** WORK REQUEST **
Retype the passage of the message about ATS from "That much said, one" up to and including "with minimal defaults.", keeping every word and punctuation mark unchanged.

On 12/08/2010 05:26 AM, [email protected] wrote:
I will continue to use ATS with fixed timeouts and post results later. By now:
Pros:
+ HTTP11 support (no errors which I saw when I was using squid)
+ Compact binary log
++ One big cache-db file instead of lot of small files
+++ Caching algorithm works just fine out-of-the-box. I mean I don't need to tune
"max_object_size", increase TTL for images and CSS files. Looks like ATS
handles this things automatically.
Great! yes, all these features you mention I 100% agree are major "wins"
with ATS.
Cons:
- A lot of config files
- A lot of irrelevant config options. Why should I care? I want simple proxy.
Today is XXI century, do you think HTTP caching is still so complex? :)
We are painfully aware of this, and it will be addressed further after
the stable v3.0 release. It will take time though, so hopefully people
will bear with us (what makes it particularly complicated is that we
wish to improve/build more on our clustering features, which requires
configs to be shareable and dynamically reloadable).
That much said, one thing I've been thinking of is to provide either a
small 'wizard' (command line thing, answer a few questions, and it'll
set up your configs). Or, ship with a small number of config sets (e.g.
"Forward proxy", "Reverse proxy" and "Transparent proxy"), which would
then unpack the required files, perhaps with minimal defaults.
One problem today with eliminating a lot of the "defaults" from
records.config is that without them, it's difficult to find / know what
settings you can tweak. As in your case, the timeouts are obviously very
important. But even so, I think we can provide smaller defaults for
these three config sets, which might turn records.config into maybe 40
configs, instead of 400+.
- Need to compile it. Figuring out that I have to disable "fd_events" (or smth)
on debian system takes time. Binary distribution is what users want, IMHO.
Yes. The hope is that once we have a more stable release, we'll get the
big distros to pick it up. This is also high on our wish list, maybe we
should get cracking on this some more, and get some volunteer work. I
know "ming_zym" has a .spec file he's been using, which he has
contributed, but we'll need to finish up these things to be at a quality
where distros would accept them. And we'll obviously need a .deb for
Ubuntu / Debian.

** SUPPLIED RECORDS **
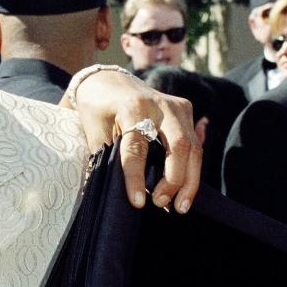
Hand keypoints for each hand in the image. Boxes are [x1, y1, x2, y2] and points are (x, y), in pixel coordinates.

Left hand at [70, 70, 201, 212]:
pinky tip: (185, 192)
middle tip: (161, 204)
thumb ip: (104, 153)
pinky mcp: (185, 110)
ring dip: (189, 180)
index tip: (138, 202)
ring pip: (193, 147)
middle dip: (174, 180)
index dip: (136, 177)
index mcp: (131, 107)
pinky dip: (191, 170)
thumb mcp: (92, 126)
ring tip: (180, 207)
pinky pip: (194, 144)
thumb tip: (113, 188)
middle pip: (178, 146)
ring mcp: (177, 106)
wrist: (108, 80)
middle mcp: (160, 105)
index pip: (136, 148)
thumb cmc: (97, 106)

---

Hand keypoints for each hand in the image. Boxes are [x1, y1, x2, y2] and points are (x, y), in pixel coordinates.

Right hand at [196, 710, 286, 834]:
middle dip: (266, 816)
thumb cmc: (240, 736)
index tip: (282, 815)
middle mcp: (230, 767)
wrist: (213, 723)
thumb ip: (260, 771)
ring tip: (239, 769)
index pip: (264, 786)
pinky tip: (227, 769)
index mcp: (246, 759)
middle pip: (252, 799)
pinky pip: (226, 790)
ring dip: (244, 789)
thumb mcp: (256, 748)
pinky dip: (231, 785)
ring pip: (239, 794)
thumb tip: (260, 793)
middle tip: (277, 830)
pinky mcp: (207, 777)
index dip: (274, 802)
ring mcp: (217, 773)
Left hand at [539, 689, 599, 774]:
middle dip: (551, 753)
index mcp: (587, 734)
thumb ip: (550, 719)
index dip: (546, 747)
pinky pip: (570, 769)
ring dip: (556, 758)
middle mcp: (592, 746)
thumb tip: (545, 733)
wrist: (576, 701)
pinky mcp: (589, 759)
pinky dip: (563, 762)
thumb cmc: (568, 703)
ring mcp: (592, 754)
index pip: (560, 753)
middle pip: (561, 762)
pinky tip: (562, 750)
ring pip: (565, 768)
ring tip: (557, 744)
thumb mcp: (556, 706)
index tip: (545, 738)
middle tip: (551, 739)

--

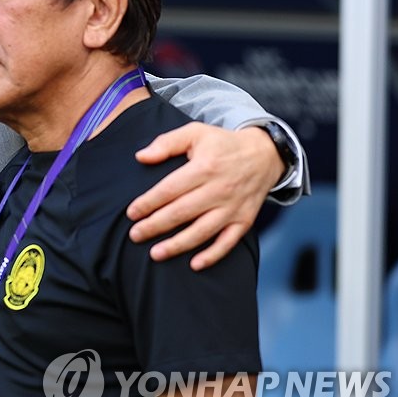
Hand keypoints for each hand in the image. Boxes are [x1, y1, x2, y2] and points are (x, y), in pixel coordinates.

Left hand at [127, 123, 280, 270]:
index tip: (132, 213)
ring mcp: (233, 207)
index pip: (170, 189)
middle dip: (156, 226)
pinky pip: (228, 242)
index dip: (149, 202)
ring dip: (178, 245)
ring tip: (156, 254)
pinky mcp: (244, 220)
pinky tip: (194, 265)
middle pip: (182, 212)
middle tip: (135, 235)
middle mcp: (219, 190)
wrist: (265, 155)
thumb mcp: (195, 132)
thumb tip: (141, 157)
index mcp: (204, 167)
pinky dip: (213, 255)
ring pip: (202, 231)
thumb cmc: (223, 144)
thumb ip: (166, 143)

** TASK SOLUTION **
That much said, one thing I've been thinking of is to provide either a
small 'wizard' (command line thing, answer a few questions, and it'll
set up your configs). Or, ship with a small number of config sets (e.g.
"Forward proxy", "Reverse proxy" and "Transparent proxy"), which would
then unpack the required files, perhaps with minimal defaults.